Eu tinha cerca de 7 anos. Eu e a minha mãe morávamos numa pequena casa alugada, e, enquanto ela trabalha, eu brincava na rua, como qualquer outra criança. Um dos vizinhos, mais velho do que eu, começou a abusar de mim. Não era nada forçado, porém, de alguma forma que eu não me recordo, fui convencido a permitir que os abusos acontecessem. Isso aconteceu durante algum tempo, até que comecei a passar as férias escolares na casa da minha avó paterna. No mesmo período, outros dois primos mais velhos do que eu, também começaram a abusar de mim. Isso aconteceu até aos meus 9 anos, altura em que os abusos pararam.

Entrei na adolescência muito confuso, tímido, não conseguia conversar com ninguém, meu pai não tinha contacto comigo. Somente aos 33 anos consegui entender o que de facto aconteceu, e, confesso que a descoberta foi pior do que o abuso em si. Foi como se uma bomba tivesse explodido e senti-me desorientado, envergonhado, triste.

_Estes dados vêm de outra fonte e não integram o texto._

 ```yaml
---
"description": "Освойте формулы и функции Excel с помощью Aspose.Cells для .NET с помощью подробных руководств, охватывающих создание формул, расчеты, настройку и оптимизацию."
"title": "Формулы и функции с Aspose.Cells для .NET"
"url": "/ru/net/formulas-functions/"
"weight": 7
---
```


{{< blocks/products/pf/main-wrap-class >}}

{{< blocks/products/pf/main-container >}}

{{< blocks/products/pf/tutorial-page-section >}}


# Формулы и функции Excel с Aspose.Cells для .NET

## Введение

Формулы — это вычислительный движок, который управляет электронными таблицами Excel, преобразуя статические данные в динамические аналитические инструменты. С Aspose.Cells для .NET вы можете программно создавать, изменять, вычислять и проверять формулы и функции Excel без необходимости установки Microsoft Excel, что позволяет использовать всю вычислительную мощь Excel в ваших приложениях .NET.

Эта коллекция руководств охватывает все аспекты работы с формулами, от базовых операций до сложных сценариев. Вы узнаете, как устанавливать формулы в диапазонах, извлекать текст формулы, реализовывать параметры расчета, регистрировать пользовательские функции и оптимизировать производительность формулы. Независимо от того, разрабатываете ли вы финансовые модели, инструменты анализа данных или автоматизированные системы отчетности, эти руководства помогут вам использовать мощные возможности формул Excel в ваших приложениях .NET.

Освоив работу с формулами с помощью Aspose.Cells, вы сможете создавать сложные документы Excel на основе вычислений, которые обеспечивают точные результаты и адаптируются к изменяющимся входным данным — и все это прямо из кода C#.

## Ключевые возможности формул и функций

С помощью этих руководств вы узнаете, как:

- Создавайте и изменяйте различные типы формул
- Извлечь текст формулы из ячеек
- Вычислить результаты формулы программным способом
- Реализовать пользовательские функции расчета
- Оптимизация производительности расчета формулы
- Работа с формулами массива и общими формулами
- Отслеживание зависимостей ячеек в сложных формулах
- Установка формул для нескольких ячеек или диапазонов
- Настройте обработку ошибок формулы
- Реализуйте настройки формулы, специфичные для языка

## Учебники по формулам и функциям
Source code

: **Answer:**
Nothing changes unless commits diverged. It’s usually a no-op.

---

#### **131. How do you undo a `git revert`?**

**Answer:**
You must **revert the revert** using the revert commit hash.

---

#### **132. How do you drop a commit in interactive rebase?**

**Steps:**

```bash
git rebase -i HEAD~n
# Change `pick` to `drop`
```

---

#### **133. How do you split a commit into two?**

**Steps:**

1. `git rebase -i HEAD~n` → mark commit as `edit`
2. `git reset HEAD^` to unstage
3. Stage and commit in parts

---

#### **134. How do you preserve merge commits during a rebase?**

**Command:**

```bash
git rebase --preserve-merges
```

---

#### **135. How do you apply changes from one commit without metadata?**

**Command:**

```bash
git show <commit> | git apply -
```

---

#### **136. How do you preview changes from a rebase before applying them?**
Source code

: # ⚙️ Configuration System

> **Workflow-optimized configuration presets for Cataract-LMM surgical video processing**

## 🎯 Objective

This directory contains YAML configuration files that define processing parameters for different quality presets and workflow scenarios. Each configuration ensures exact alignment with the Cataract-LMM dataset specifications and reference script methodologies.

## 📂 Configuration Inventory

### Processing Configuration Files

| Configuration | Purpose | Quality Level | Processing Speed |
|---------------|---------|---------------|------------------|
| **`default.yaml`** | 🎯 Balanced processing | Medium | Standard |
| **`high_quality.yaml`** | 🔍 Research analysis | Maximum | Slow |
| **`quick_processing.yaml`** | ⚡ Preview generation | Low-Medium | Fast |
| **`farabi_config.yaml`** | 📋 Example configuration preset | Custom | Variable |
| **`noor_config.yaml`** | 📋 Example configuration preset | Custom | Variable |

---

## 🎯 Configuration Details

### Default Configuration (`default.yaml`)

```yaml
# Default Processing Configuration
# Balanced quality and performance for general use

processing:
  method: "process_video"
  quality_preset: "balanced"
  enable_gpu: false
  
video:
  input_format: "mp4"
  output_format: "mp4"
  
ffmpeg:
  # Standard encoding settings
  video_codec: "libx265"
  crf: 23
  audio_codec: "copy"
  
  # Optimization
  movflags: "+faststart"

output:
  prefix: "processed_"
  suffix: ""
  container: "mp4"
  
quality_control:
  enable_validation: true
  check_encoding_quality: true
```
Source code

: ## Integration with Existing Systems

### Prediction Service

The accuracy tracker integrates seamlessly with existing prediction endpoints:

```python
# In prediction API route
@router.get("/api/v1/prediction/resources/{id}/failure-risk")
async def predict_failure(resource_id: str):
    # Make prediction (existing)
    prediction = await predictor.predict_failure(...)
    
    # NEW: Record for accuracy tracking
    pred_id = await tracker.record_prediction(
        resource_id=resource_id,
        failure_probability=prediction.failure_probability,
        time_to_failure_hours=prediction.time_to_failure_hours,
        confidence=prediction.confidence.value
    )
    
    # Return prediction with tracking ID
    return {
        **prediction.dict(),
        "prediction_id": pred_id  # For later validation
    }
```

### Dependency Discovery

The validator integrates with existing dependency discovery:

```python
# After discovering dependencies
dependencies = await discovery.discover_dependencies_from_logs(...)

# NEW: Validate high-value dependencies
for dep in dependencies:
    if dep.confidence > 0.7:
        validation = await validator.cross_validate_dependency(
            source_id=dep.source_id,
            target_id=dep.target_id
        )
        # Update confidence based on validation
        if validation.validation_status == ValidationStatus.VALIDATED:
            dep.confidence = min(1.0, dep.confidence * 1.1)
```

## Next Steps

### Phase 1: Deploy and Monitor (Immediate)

Até que descobri a Quebrar o Silêncio, que me ajudou, através do acompanhamento psicológico e dos grupos de ajuda mútua, a entender como lidar com isso. Foram cerca de 6 anos até que eu pudesse compreender que a culpa não foi minha. Hoje levo uma vida bem mais leve e sem pressões psicológicas, como se tivesse nascido novamente.